- **Tasks for this exercise**:
1. From the blog post on bidding for government contracts, reproduce the stretch from "In reality I" through "listed from all government contracts." word for word.
2. Answer these questions on the blog post about bidding for government contracts:
(a) On what date was the post written?
(b) What does the writer call the more complete and honest answer about the fear?
(c) What does the writer name as the worst possible thing that could happen?

Wednesday, May 8, 2013

Another wave of fear...

"I am currently seeking government contracts."

This search was mostly in theory, making me feel good, like I was actually doing something worthwhile.....  Truth is, I haven't been doing much.  That is until now.  Now, I am in earnest drafting bids for government contracting and I am nearly immobilized by fear.

"Fear of what?"  I hear you ask.....

"I haven't a clue" is the simple answer.  "I am afraid of looking silly and failing" is the more complete and honest answer.

In reality I know that no one outside of me cares if I look silly.  Some nameless person will look at it, decide if it's what they want, and that is that.  It is done.  Supposedly, I will even get a call and they will tell me why I did not get the contract and how to make my next contract bid better.

In an effort to get over this fear I am going to do something I have heard a lot of guru's talk about:

Imagine the worst.



  • The worst possible thing that could happen is that I could be black listed from all government contracts.
    • This isn't actually that bad.  I have never had one, therefore, losing that as an opportunity is not going to negatively effect me currently.  It is a lose of potential income, not real income.

- **Entries**:
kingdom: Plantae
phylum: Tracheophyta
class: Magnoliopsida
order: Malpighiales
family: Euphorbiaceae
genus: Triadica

- **Written responses**:
1.
In reality I know that no one outside of me cares if I look silly.  Some nameless person will look at it, decide if it's what they want, and that is that.  It is done.  Supposedly, I will even get a call and they will tell me why I did not get the contract and how to make my next contract bid better.

In an effort to get over this fear I am going to do something I have heard a lot of guru's talk about:

Imagine the worst.



  • The worst possible thing that could happen is that I could be black listed from all government contracts.

2.
(a) Wednesday, May 8, 2013.
(b) "I am afraid of looking silly and failing."
(c) Being black listed from all government contracts.